# bunny target



## Blinddog (Aug 10, 2005)

Yes I believe it is. But when you get to 20 feet shooting that bottom spot is going to be tough.


----------



## TNMAN (Oct 6, 2009)

Blinddog said:


> Yes I believe it is. But when you get to 20 feet shooting that bottom spot is going to be tough.


Unless it's steep uphill---that bottom spot starts looking a little better then.


----------



## Rattleman (Jul 6, 2004)

There is nothing to tell the archer that he must shoot top to bottom or bottom to top. His/her choice but they must be shot in order whether top to bottom or vice versa. example: top then 2nd from top then 2nd from bottom then the bottom. Or reversed if starting at the bottom.


----------



## golfingguy27 (Oct 15, 2008)

To further elaborate on the archer's choice and what has been said so far. I always evaluate each bunny before deciding wether to shoot top to bottom or vice versa. Long story made short though, if it is up hill, I will shoot top to bottom. If it is down hill I will shoot bottom to top. As mentioned, this is to keep you shooting as flat as possible as you get closer and closer to the target.


----------



## Mitchhunt (Jan 31, 2011)

I just started shooting field this year. I noticed that when I shoot mid day and start at the top the shadows from my arrows throw me off a bit. Unless it's an extreme angle I'll always go bottom to top. Your choice either way though.


----------



## Koorsboom (Dec 13, 2008)

I was under the impression you had to shoot top left, top right, bottom left and then bottom right ... We are talking NFA?


----------



## Unclegus (May 27, 2003)

Koorsboom said:


> I was under the impression you had to shoot top left, top right, bottom left and then bottom right ... We are talking NFA?

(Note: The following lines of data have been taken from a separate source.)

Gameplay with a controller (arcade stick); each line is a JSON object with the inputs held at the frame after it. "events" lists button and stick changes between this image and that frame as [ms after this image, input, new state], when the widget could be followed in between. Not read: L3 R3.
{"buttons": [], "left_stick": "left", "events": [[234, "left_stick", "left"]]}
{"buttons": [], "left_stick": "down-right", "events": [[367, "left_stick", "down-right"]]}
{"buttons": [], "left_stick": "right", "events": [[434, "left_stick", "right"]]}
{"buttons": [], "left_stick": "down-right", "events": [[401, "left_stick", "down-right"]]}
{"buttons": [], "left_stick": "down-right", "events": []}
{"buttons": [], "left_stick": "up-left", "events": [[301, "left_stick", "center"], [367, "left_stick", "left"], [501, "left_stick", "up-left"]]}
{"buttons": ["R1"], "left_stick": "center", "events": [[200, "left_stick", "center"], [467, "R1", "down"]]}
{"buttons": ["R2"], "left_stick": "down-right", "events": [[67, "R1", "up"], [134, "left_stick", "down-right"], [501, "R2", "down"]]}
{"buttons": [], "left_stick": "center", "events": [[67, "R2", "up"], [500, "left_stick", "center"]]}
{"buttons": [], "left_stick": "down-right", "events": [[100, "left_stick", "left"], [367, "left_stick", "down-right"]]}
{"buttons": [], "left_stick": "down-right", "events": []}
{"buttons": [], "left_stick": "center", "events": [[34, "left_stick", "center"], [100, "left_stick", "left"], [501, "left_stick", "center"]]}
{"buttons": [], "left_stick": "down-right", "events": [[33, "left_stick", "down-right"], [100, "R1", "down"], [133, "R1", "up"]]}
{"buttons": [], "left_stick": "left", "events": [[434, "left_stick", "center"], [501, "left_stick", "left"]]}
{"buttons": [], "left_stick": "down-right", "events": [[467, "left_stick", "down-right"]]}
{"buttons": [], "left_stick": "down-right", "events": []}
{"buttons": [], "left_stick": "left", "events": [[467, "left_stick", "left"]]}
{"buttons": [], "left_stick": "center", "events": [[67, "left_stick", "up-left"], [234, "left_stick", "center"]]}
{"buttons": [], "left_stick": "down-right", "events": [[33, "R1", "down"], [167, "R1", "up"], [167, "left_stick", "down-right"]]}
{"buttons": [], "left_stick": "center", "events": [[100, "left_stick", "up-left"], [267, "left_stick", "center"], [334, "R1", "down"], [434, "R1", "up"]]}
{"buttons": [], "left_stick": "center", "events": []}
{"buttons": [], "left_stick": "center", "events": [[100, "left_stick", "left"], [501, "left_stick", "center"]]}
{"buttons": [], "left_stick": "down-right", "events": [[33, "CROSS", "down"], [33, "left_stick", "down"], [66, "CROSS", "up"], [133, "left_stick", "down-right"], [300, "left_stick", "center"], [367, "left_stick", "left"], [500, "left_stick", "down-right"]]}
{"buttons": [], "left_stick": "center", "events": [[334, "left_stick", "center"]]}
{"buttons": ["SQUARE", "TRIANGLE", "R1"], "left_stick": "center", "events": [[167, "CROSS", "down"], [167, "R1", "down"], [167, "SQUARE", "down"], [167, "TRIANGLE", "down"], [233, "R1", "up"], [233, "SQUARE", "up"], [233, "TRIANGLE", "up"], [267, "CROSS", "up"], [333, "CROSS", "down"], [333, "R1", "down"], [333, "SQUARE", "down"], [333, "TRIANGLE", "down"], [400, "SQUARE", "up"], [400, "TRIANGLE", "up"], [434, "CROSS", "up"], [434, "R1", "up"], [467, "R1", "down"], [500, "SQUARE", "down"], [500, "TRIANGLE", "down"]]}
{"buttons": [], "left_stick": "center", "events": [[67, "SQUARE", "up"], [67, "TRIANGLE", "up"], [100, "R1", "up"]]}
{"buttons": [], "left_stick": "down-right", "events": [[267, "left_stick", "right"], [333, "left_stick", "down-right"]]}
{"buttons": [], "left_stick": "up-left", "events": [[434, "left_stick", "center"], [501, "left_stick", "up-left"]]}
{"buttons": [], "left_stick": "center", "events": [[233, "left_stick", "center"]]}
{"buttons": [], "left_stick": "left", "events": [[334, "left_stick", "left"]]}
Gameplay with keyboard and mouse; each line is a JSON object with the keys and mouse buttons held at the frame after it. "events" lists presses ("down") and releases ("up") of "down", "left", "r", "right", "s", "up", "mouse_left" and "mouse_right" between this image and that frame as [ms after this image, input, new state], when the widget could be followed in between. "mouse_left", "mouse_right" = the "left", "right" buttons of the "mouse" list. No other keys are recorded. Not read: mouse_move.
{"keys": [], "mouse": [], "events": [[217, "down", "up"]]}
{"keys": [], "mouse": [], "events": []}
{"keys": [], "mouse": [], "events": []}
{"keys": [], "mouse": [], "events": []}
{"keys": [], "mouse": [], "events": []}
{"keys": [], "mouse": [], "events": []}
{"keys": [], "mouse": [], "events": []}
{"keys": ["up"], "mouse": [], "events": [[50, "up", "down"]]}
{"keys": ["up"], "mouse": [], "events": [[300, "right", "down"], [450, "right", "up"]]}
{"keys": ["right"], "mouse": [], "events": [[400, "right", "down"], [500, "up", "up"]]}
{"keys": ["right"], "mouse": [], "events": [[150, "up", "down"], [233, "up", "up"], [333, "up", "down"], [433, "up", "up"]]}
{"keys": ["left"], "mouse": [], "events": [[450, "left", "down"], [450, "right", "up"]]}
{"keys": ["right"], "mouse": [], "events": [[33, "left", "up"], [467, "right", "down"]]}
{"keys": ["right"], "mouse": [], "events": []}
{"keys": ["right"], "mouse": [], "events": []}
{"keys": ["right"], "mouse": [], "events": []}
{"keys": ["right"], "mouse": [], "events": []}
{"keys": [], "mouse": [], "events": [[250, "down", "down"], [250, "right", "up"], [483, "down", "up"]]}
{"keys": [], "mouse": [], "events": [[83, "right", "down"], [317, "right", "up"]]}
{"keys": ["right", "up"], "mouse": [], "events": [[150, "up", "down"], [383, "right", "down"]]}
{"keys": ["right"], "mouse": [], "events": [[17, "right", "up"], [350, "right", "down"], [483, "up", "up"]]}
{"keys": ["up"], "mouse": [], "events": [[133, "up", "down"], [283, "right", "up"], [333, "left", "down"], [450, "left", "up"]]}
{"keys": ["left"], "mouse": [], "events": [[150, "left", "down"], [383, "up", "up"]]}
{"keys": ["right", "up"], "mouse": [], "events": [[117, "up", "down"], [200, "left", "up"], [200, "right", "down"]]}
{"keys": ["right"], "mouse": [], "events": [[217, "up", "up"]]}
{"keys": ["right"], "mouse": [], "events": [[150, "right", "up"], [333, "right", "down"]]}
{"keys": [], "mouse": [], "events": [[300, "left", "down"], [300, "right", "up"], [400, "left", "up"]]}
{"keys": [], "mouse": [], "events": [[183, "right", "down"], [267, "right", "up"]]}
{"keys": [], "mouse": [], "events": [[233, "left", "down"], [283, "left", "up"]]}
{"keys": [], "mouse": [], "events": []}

IFAA shoots them in a four target block, NFAA a four target vertical row. Hope that helps.


----------



## IGluIt4U (Sep 22, 2004)

Depends on the terrain and fall or rise from 35 to 20' for me, if I'm moving downhill, I'll likely shoot top to bottom, uphill I'll reverse it and shoot bottom to top, but it all depends on the terrain on that target.. archers choice, yes... :nod:

Hunter bunnies I will shoot either way, depending on my mood... :lol:


----------



## sightmaster (Jul 1, 2011)

i belive that you need to shoot bottom to top im not 100% sure


----------



## JPE (Feb 1, 2004)

Page 45 of the NFAA Constitution & By-Laws, Section H 3.1:

"3.1 20 cm. Targets will be shot vertically. The shooter may elect to shoot top to bottom 
in order or bottom to top in order"

Here's the link


----------



## TNMAN (Oct 6, 2009)

Where is "in order" defined? If you shoot your 1st arrow into the lowest spot, and then mistakingly shoot your 2nd arrow into the spot above the proper (next higher) spot, that 2nd arrow is obviously scored a zero since it was shot into the 3rd dot out of order. Which spot should you shoot with the 3rd arrow to avoid another zero? Do you shoot the 3rd arrow at the 3rd dot (vertically) even though it already has an arrow in it? That's "in order" by a reasonable interpretation. Would shooting the open 2nd dot with the 3rd arrow also be scored a zero as that is not "in order" by a reasonable interpretation? We have many rules that are unreasonably complicated and/or inadequately worded. No action was recommended on a 2012 agenda item to simplify the bunny target to one arrow in each dot---no particular order required.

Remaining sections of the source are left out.